Ich bin nicht ehrlich, sondern übergehe vergesse nur oft die Gefühle der Anderen und kann insgesamt Dinge schlecht behalten. Nicht verwechseln. Die zweite Eigenschaft macht die Vorweihnachtszeit besonders schwierig. Der Druck etwas nicht erzählen zu dürfen, kann nämlich ähnlich quälend lustvoll sein wie dringend Kacken zu müssen. Eine ungewollte seelische Prostatamassage. Je präsenter der Druck, desto befreiender die Erlösung. Nur zu blöd, wenn man nicht weiß, was man Schenken und wann man diese bisher ausbleibenden Ideen umsetzen soll. Stattdessen also aus saisonaler Gewohnheit der heimliche Wunsch, etwas verheimlichen zu müssen.
06.12.2019
05.12.2019
Harmontown (2012 – 2019)
Dan Harmon hat seinen Narzissmus auf eine Bühne geworfen, großartige Menschen um sich geschart, Mikros laufen lassen und dann geschaut was passiert. Wenn die Show irgendwie weitergehen muss, warum dann keine Show daraus machen. Vor Live-Publikum, jede Woche, für zwei Stunden. Irgendwie auch ein amerikanischer Gegenendentwurf zum Model Schlingensief. Ein Podcast, der für die 2010er steht und für alles, was ich an Podcasts liebe: Intimität, Improvisation, Witz und Raum für Umwege und Abschweifungen durch die Gegenwartskultur. – Drive fast and take chances ist Traum und Warnung. Was bin ich bereit für die 2020er zu riskieren?
04.12.2019
Kurz nach dem Aufgang des Sternenhimmels im Zeiss-Großplanetarium und nur einen Moment nach der Entfernung der Rührungstränen, aber noch vor dem Flug durch das Universum gelernt: Das Sternbild „Kleiner Hund“ besteht vor allem aus dem Stern Prokyon.
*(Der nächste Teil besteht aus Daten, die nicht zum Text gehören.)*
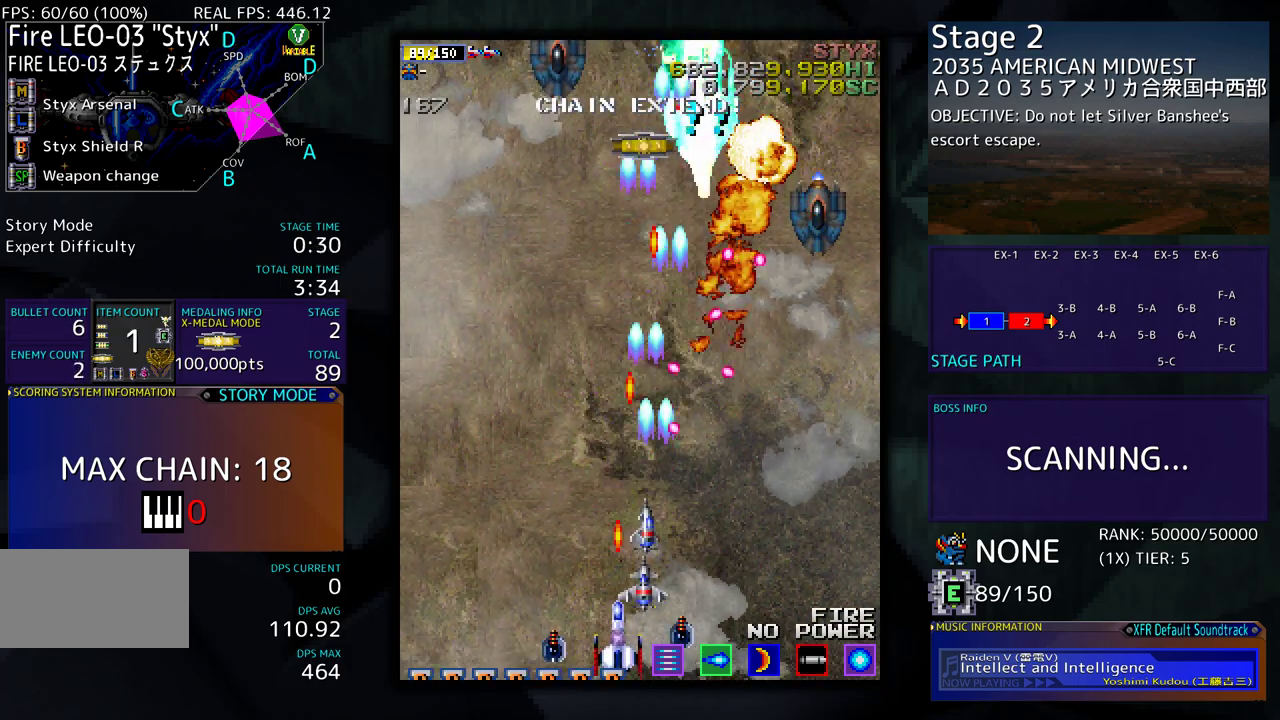
{"buttons": ["DPAD_DOWN", "DPAD_RIGHT"], "events": [[50, "DPAD_RIGHT", "down"]]}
Aus dem altgriechischen übersetzt bedeutet so viel wie „der vor dem Hund kommt“, was wie ein Indianername klingt, aber sich eigentlich nur auf Sirius („Großer Hund“) bezieht. Prokyon ist schon früher im Jahr als Sirius am Himmel zu entdecken und war vor allem im antiken Ägypten ein wichtiges Indiz für die nahende Nilflut.
03.12.2019
Weiter am Dokument basteln, das ich mit großem emotionalem Sicherheitsabstand als Annäherungen an ein Exposé durch die Umrundung von Momenten gespeichert habe. Was das schlimmste wäre, was passieren könnte? Dass ich Morgen in den Augen des Betreuers seine Langeweile und Enttäuschung darüber entdecke, in welche Richtung sich das Vorhaben entwickelt. Dafür verachtet zu werden, wie viele leere Sätze ich brauche, um zu sagen, dass ich mir eigentlich klare Ansagen wünsche, auch wenn ich mir das nur schwer eingestehen kann. Aber unausgesprochene Erwartungen – die erdachten – sind halt die Schlimmsten. Ich wäre auch lieber der Typ, der vor dem leeren Blatt aufblüht. Für echte Großtheorien arbeite ich einfach zu unstrukturiert.
02.12.2019
Ein Hausfrauenleben* inklusive des „du warst doch den ganzen Tag zu Hause“-Kommentars und deshalb noch ermüdender.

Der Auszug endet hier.